I know that these incidents represent a very, very, very small percentage of the great work that our men and women do across this world. I represent 3 million people, 2 million in uniform. It's a very small percentage of people who sometimes make these terrible mistakes. But these incidents concern me, and they have to concern you, and they do concern our service chiefs because a few, who lack judgment, lack professionalism, lack leadership can hurt all of us and can hurt all of those men and women who serve this country with distinction.
They concern us because our enemies will seek to turn them -- these incidents in their favor at the very moment that they are losing the war.
So I want all of you to always remember -- always remember who you are and the great country that you serve and that we are all part of. You are part of the best fighting force on the face of the earth. Never forget that.
Its greatness lies in the quality of our people. We've got great aircraft. We've got great tanks. We've got great technology. But let me tell you something: It is the character and the standards that each of you bring to the battle that makes us strong. We can often be better than our word, but we can never be better than our actions. Our actions speak a lot for all of us.
Never forget that, and never forget that you have a responsibility to look after your fellow soldiers and to represent the American people that you are sworn to defend.
I know that all of you can meet this challenge. You are the best, and I have the greatest confidence in your ability to make all Americans proud by demonstrating the very finest character, integrity and judgment and willingness to fight. The bottom line is that all of us have to be willing to fight to make this country great.
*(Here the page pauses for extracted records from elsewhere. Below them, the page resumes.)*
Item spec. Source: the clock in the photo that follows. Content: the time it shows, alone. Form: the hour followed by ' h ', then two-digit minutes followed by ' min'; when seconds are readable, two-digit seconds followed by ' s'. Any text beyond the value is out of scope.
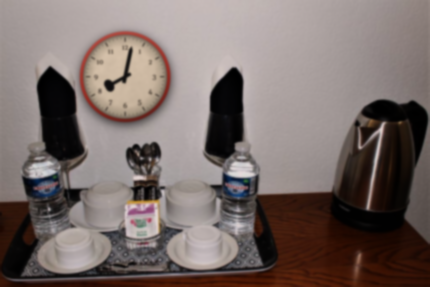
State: 8 h 02 min
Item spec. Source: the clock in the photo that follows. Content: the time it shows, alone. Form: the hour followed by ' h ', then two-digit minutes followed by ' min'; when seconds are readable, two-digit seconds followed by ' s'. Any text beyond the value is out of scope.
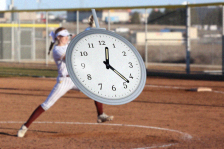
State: 12 h 23 min
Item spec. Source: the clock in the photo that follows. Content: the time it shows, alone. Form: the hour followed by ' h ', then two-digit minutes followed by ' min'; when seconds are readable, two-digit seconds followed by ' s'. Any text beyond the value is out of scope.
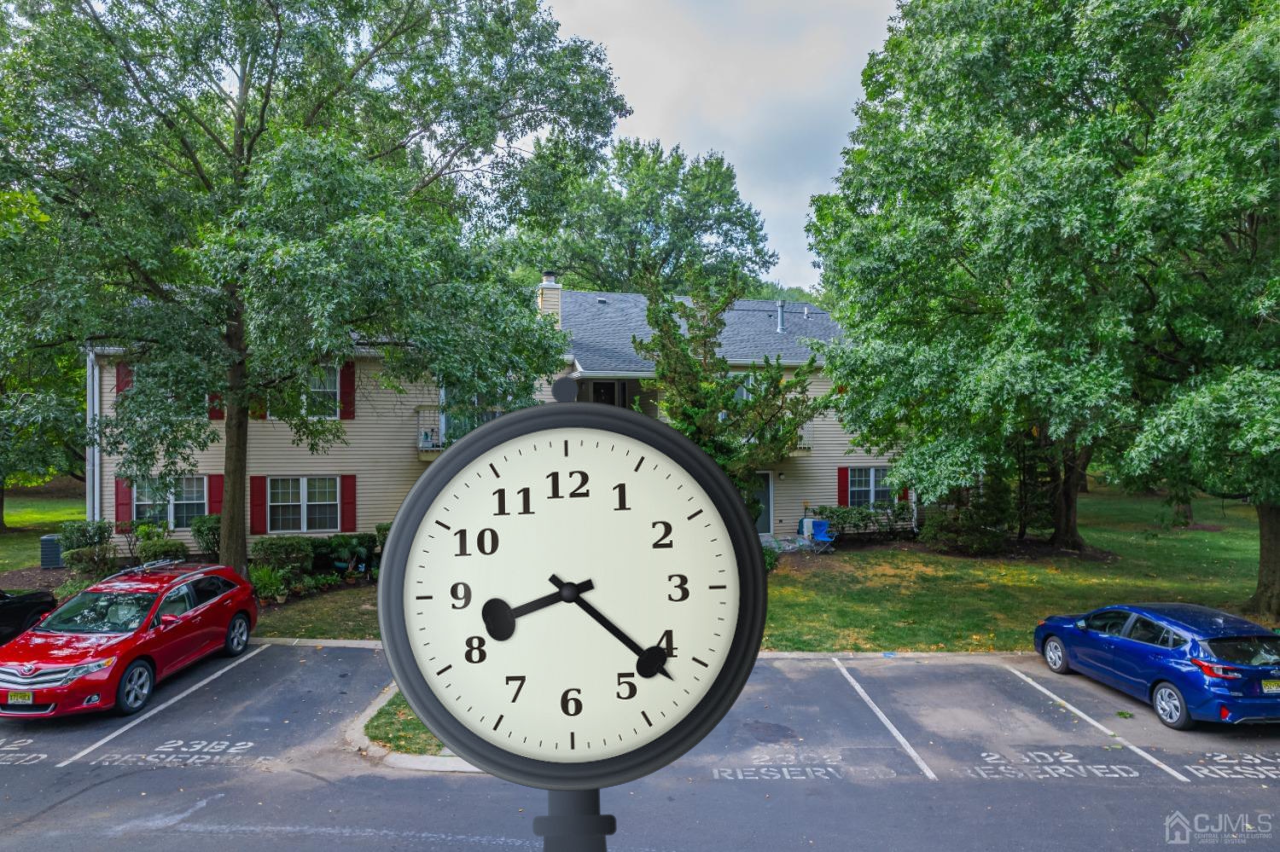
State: 8 h 22 min
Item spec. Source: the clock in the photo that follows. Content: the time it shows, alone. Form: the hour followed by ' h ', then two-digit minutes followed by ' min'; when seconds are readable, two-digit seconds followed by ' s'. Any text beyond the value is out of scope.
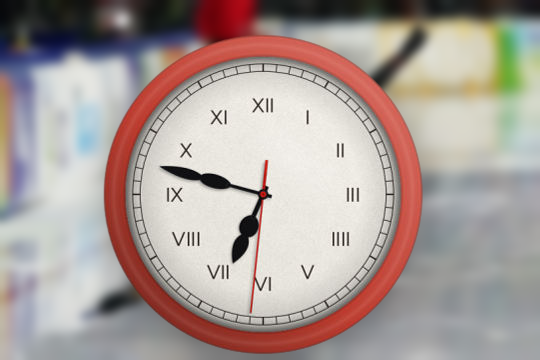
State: 6 h 47 min 31 s
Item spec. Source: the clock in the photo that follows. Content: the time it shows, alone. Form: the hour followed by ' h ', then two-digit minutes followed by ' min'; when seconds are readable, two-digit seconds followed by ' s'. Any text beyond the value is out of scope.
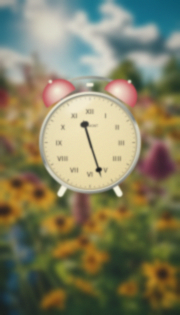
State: 11 h 27 min
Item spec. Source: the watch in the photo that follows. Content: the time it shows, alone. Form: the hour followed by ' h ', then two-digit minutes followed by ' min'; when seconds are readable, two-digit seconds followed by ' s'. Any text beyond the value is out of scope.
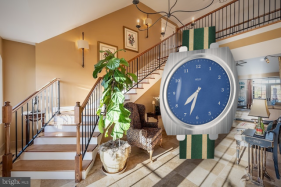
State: 7 h 33 min
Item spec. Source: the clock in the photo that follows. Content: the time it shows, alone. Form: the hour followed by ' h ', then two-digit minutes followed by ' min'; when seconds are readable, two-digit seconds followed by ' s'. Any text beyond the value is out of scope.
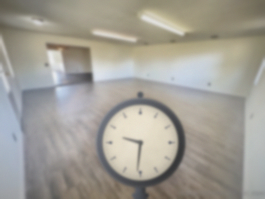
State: 9 h 31 min
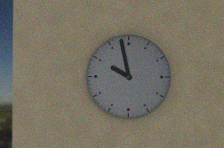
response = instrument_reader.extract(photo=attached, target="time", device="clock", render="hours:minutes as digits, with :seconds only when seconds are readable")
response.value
9:58
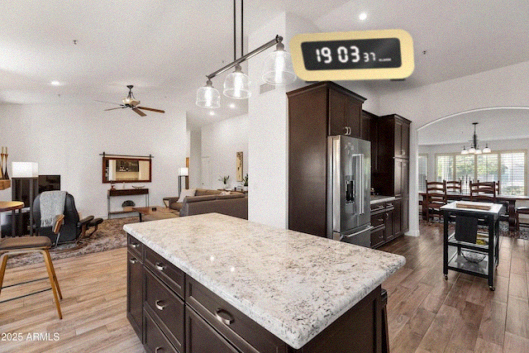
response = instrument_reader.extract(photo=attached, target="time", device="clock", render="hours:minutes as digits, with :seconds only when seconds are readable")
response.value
19:03:37
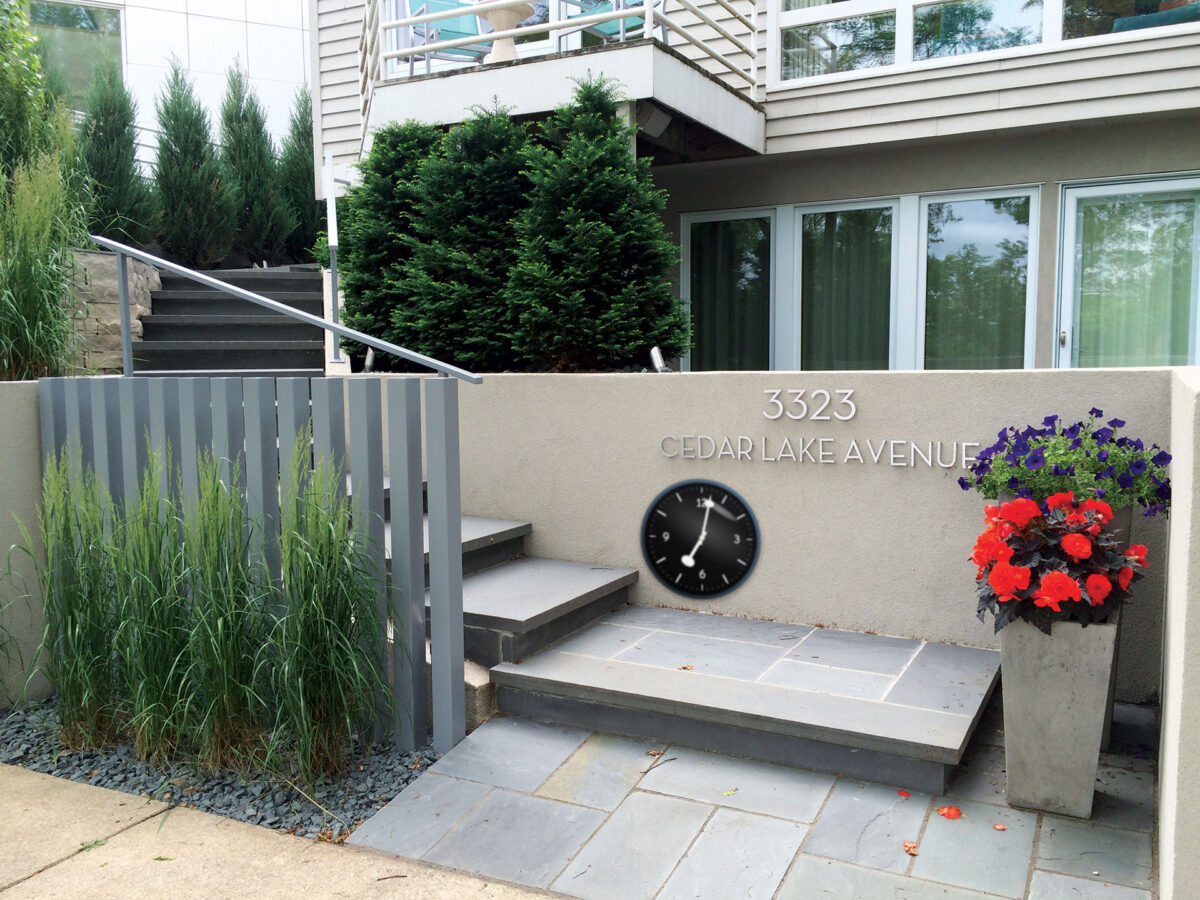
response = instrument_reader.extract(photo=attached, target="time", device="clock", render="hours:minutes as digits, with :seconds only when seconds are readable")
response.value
7:02
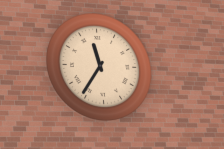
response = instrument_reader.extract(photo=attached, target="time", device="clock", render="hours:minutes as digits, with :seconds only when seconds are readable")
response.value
11:36
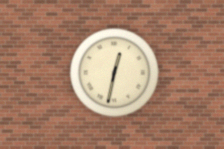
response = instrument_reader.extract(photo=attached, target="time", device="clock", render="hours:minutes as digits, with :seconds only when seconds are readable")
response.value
12:32
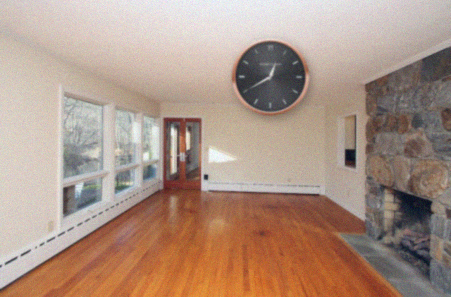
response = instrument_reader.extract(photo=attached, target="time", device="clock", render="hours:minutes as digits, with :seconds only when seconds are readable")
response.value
12:40
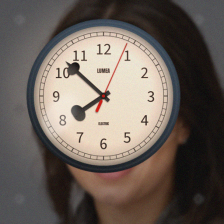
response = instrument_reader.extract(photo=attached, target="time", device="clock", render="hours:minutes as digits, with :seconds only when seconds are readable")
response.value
7:52:04
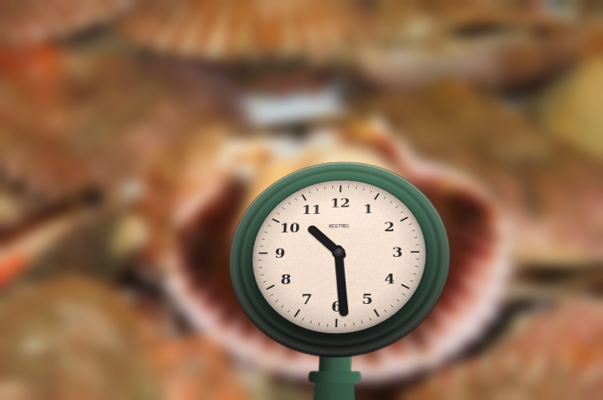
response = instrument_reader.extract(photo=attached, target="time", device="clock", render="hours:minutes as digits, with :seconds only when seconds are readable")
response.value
10:29
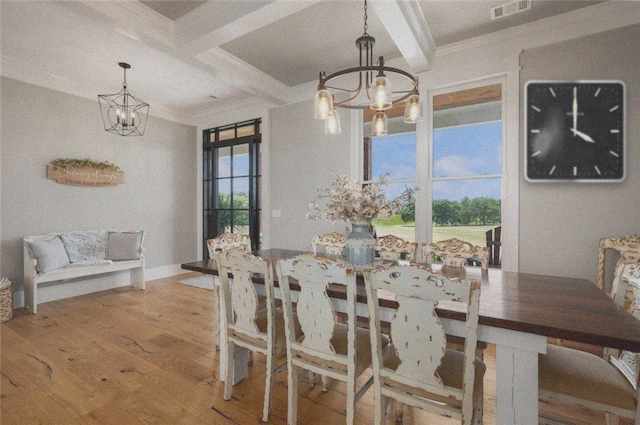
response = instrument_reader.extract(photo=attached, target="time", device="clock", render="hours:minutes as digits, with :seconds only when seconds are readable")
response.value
4:00
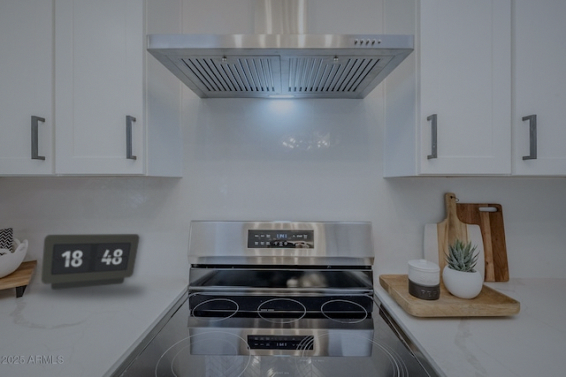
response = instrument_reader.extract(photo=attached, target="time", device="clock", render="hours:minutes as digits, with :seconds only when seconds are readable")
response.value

There's a great story that I often tell, the rabbi and the priest who decided they would get to know each other and learn about each other's religion. So they went to events together. One night they went to a boxing match. And just before the bell rang, one of the boxers made the sign of the cross. The rabbi nudged the priest and said, what does that mean? The priest said, it doesn't mean a damn thing if he can't fight.
Now, ladies and gentlemen, we often pray that our country will be OK and that somehow, we will be able to prevail. But I got to tell you it doesn't mean a damn thing if we're not willing to fight for it.
The Hammer brigade has always been willing to fight, to keep America safe, to make sure our kids have that better life, but most importantly, to always make sure that we have a government of, by and for people.
God bless you. God bless this brigade. And God bless the United States of America.